Born (Антон Павлович Чехов) in the small southern seaport of Taganrog, the son of a grocer. His grandfather, a serf, bought his own freedom and that of his three sons in 1841. He also taught to read. A cloth merchant fathered Yevgenia Morozova, his mother.
"When I think back on my childhood," Chekhov recalled, "it all seems quite gloomy to me." Tyranny of his father, religious fanaticism, and long nights in the store, open from five in the morning till midnight, shadowed his early years. He attended a school for Greek boys in Taganrog from 1867 to 1868 and then Taganrog grammar school. Bankruptcy of his father compelled the family to move to Moscow. At the age of 16 years in 1876, independent Chekhov for some time alone in his native town supported through private tutoring.
In 1879, Chekhov left grammar school and entered the university medical school at Moscow. In the school, he began to publish hundreds of short comics to support his mother, sisters and brothers. Nicholas Leikin published him at this period and owned Oskolki (splinters), the journal of Saint Petersburg. His subjected silly social situations, marital problems, and farcical encounters among husbands, wives, mistresses, and lust; even after his marriage, Chekhov, the shy author, knew not much of whims of young women.
Nenunzhaya pobeda, first novel of Chekhov, set in 1882 in Hungary, parodied the novels of the popular Mór Jókai. People also mocked ideological optimism of Jókai as a politician.

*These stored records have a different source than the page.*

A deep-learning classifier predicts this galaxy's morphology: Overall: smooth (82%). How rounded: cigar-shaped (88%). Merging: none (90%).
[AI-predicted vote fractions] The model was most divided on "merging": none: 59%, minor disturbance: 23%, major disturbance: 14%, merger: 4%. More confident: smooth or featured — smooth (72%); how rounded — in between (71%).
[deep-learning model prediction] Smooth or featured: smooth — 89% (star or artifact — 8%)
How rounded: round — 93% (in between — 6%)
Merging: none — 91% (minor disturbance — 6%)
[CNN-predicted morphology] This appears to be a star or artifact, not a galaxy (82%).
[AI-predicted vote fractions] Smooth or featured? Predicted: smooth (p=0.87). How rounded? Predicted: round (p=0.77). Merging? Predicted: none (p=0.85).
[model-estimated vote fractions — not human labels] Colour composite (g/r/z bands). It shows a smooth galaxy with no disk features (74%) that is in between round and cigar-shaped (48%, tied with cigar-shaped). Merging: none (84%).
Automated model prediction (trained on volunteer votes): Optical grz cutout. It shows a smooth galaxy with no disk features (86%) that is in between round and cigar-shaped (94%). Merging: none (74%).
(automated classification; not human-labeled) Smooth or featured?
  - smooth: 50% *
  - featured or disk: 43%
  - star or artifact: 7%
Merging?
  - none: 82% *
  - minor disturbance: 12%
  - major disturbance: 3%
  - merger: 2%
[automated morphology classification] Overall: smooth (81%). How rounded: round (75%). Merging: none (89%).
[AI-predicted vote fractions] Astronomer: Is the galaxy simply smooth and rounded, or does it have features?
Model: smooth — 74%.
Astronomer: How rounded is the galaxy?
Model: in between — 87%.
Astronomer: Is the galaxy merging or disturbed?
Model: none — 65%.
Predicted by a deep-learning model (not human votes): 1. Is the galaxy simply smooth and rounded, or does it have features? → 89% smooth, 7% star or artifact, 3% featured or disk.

Chekhov graduated in 1884 and practiced medicine. He worked from 1885 in Peterburskaia gazeta.
In 1886, Chekhov met H.S. Suvorin, who invited him, a regular contributor, to work for Novoe vremya, the daily paper of Saint Petersburg. He gained a wide fame before 1886. He authored The Shooting Party, his second full-length novel, later translated into English. Agatha Christie used its characters and atmosphere in later her mystery novel The Murder of Roger Ackroyd. First book of Chekhov in 1886 succeeded, and he gradually committed full time. The refusal of the author to join the ranks of social critics arose the wrath of liberal and radical intelligentsia, who criticized him for dealing with serious social and moral questions but avoiding giving answers. Such leaders as Leo Tolstoy and Nikolai Leskov, however, defended him. "I'm not a liberal, or a conservative, or a gradualist, or a monk, or an indifferentist. I should like to be a free artist and that's all..." Chekhov said in 1888.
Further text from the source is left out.